====== DATA FOR THE TASK

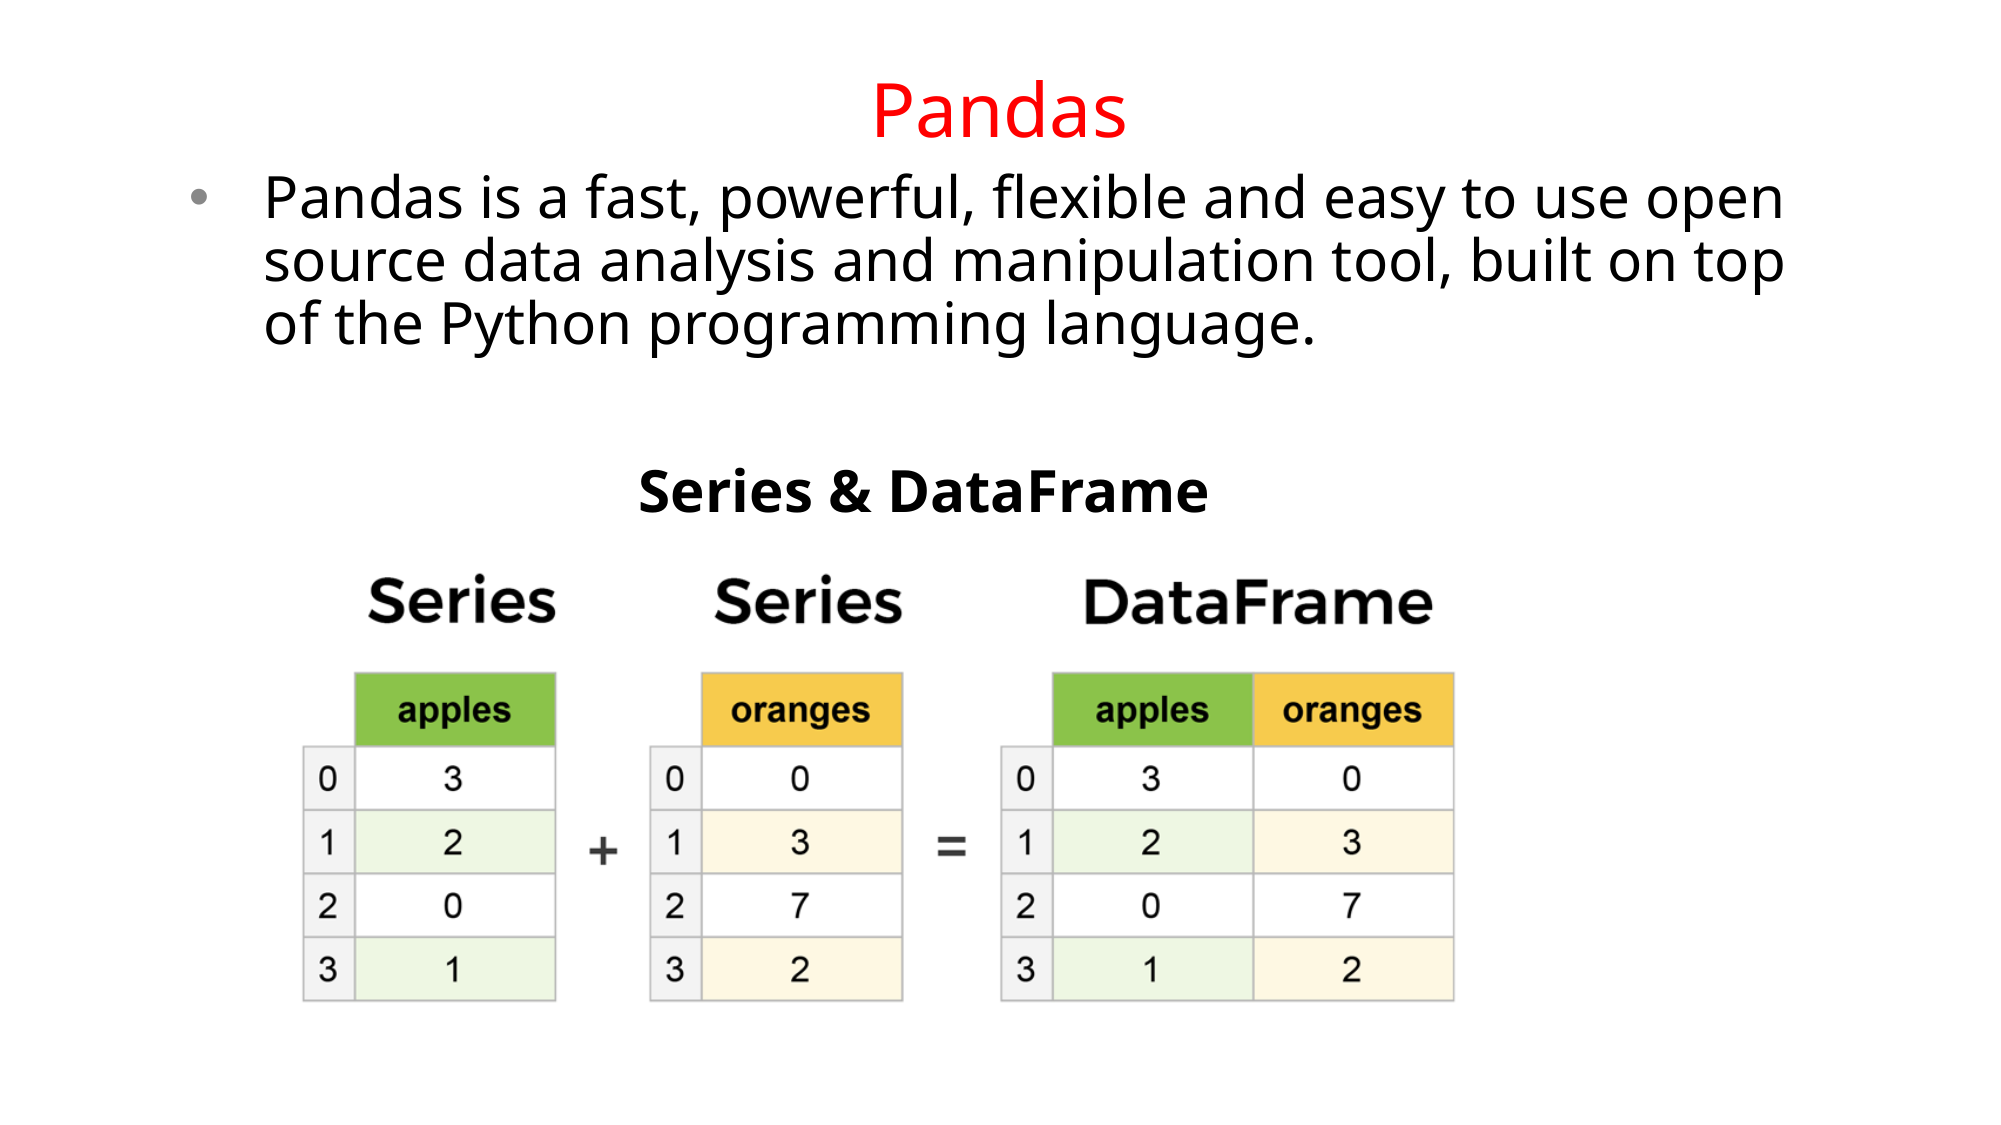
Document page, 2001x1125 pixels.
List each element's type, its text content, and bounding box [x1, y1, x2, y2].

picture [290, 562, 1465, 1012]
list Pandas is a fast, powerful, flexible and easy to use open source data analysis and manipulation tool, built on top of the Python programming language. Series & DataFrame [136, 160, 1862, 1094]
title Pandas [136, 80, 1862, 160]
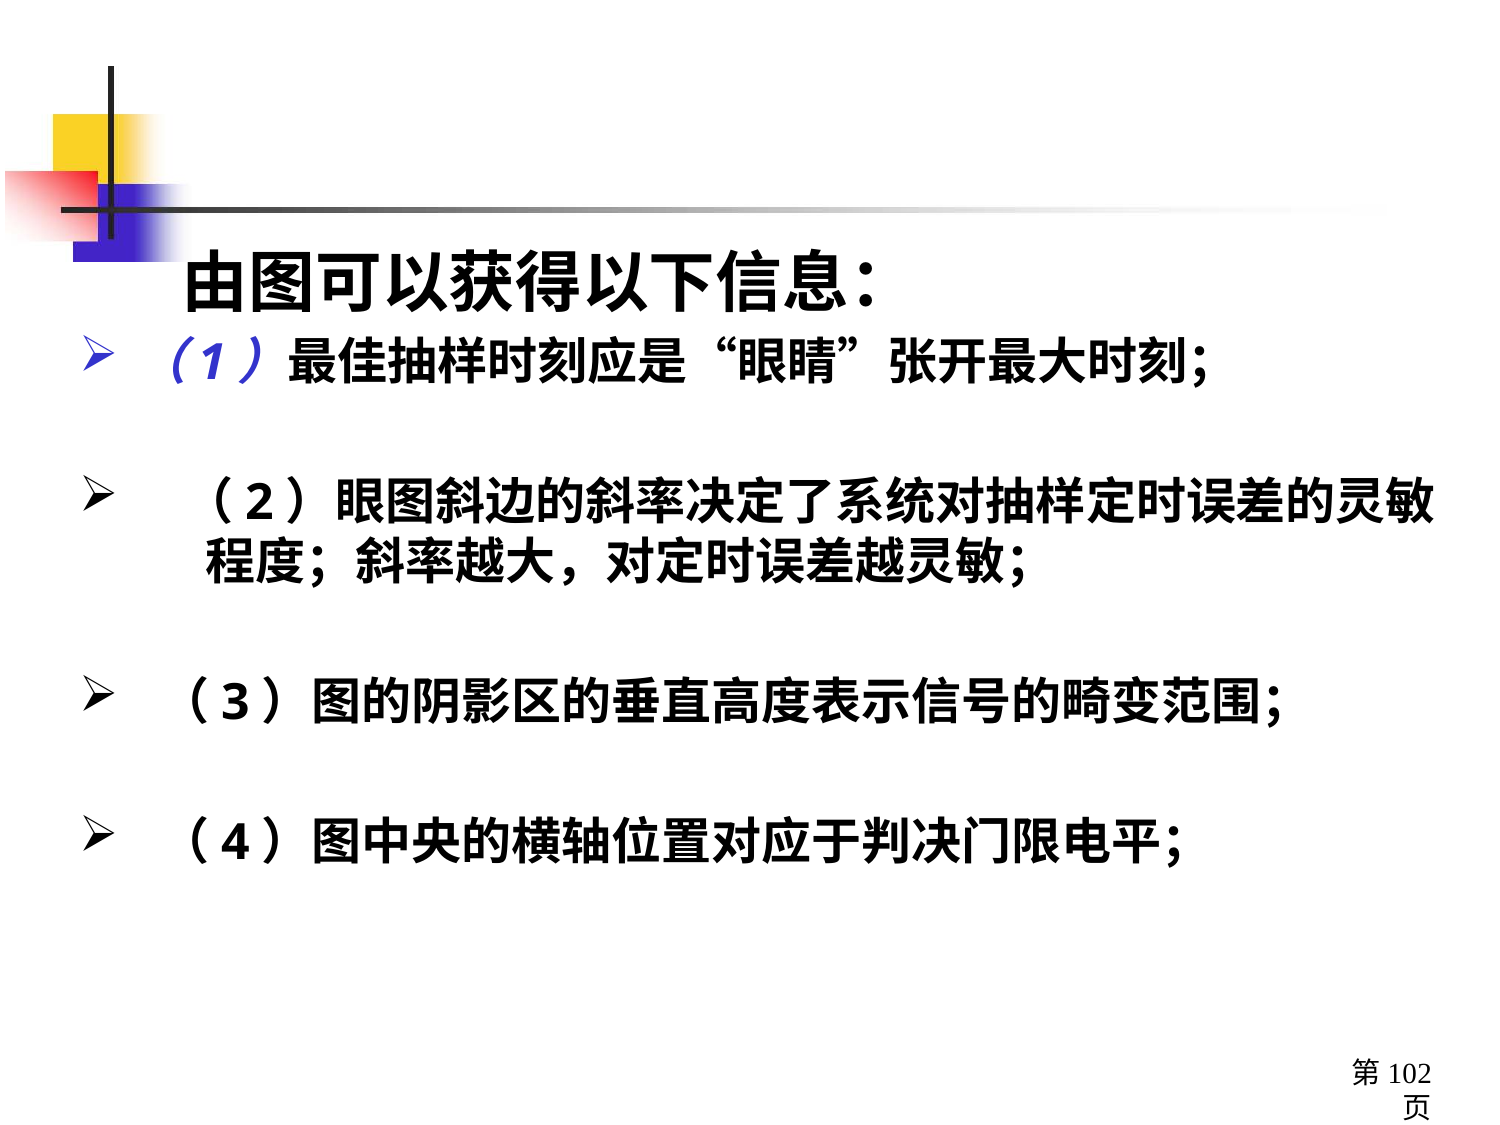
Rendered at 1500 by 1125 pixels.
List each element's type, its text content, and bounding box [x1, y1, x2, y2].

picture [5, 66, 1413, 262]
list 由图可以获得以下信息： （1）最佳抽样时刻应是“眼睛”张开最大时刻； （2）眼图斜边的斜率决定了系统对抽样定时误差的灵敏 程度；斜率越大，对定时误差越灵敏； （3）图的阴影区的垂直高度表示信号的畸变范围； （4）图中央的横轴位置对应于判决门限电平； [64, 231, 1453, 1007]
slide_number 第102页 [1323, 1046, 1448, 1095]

============
====== DATA FOR THE TASK

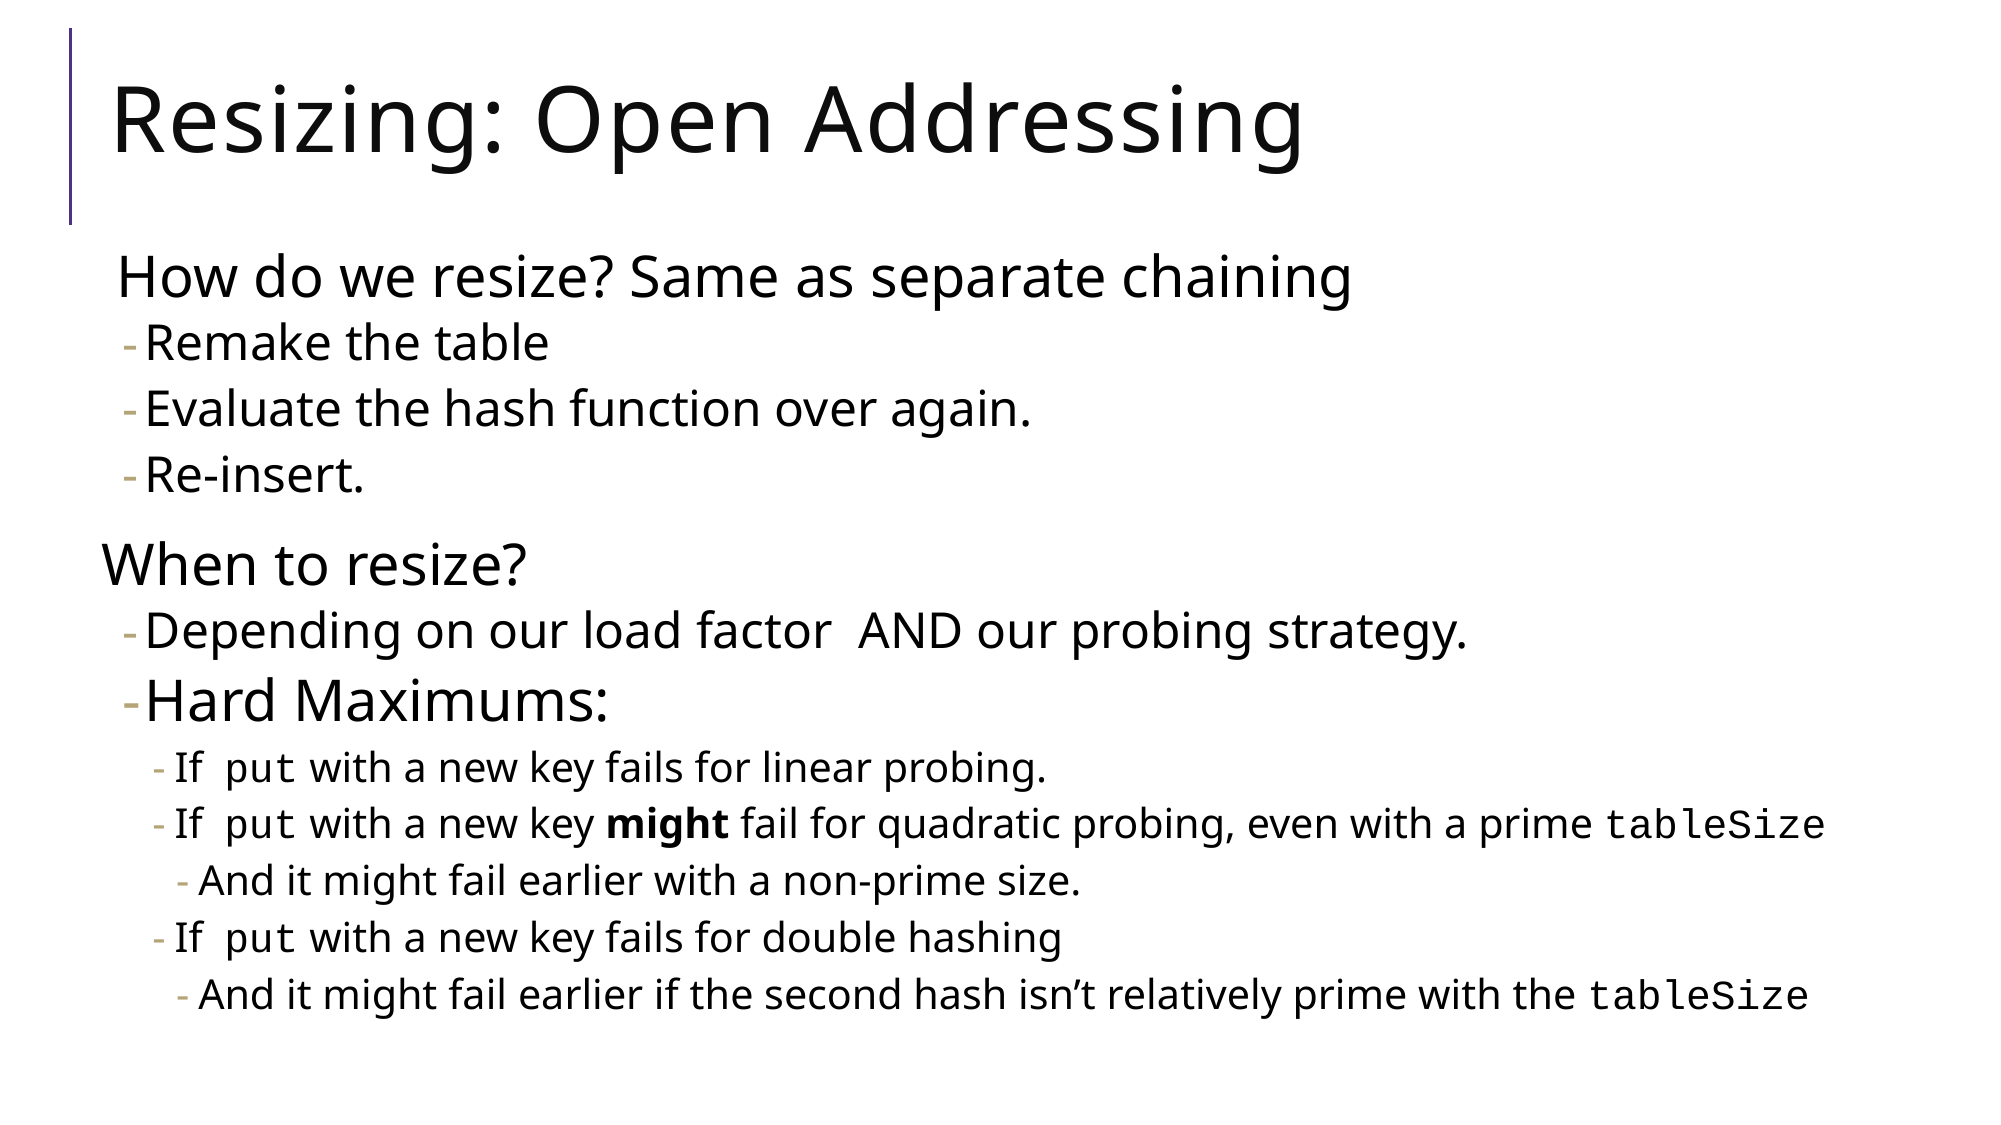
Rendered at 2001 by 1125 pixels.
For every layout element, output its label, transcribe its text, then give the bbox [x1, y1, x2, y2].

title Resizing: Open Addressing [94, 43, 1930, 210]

============
====== DATA FOR THE TASK

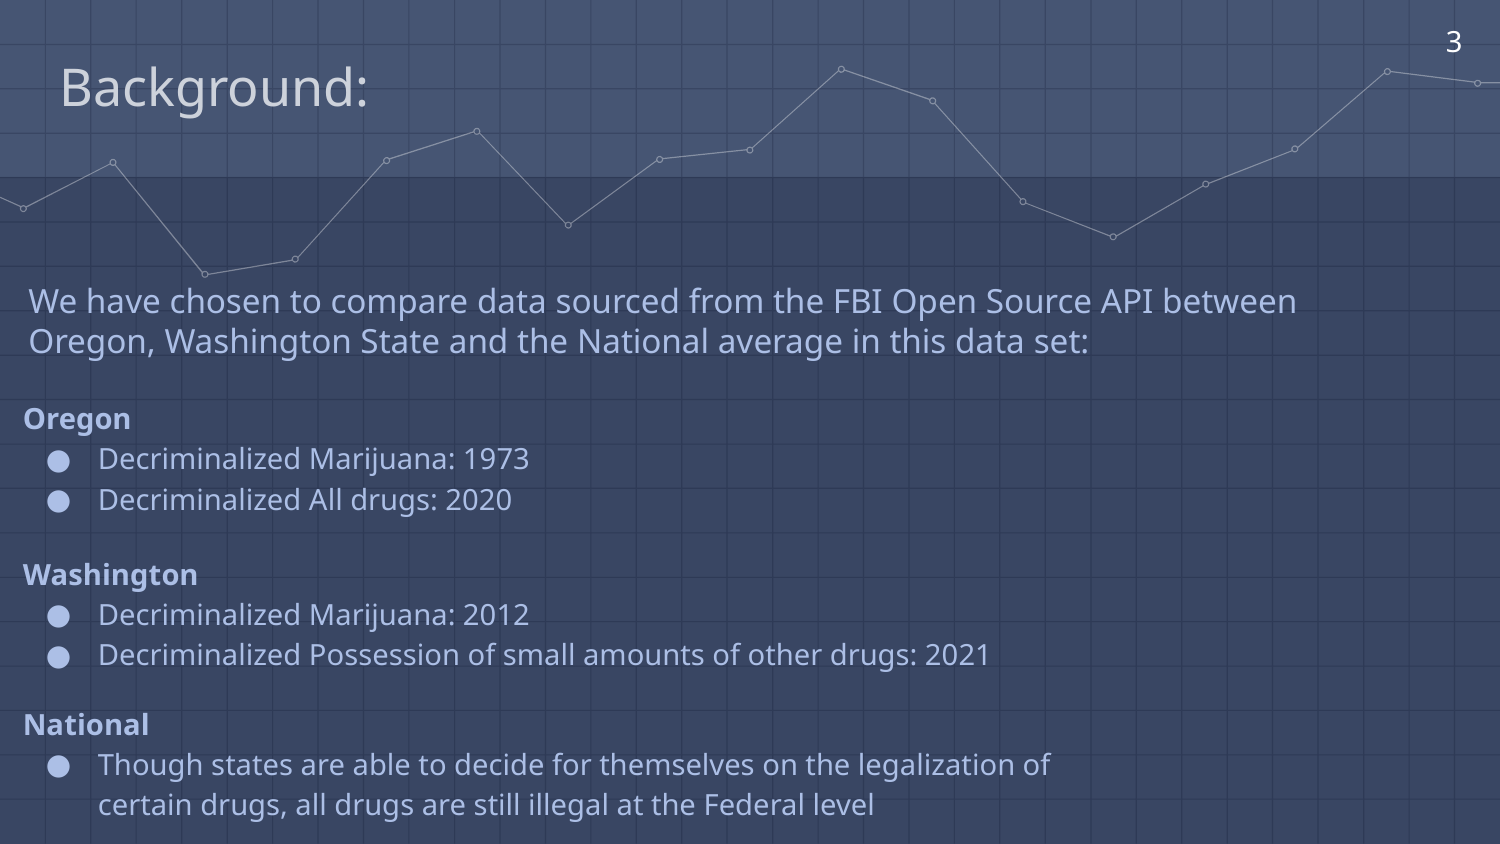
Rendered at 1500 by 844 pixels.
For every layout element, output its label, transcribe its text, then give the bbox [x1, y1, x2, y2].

============

Return every line above that contains the word "pixels".

TASK RESPONSE:
Document page, 2001x1125 pixels.
Rendered at 1500 by 1125 pixels.
Rendered at 2001 by 1125 pixels.
Rendered at 1500 by 844 pixels.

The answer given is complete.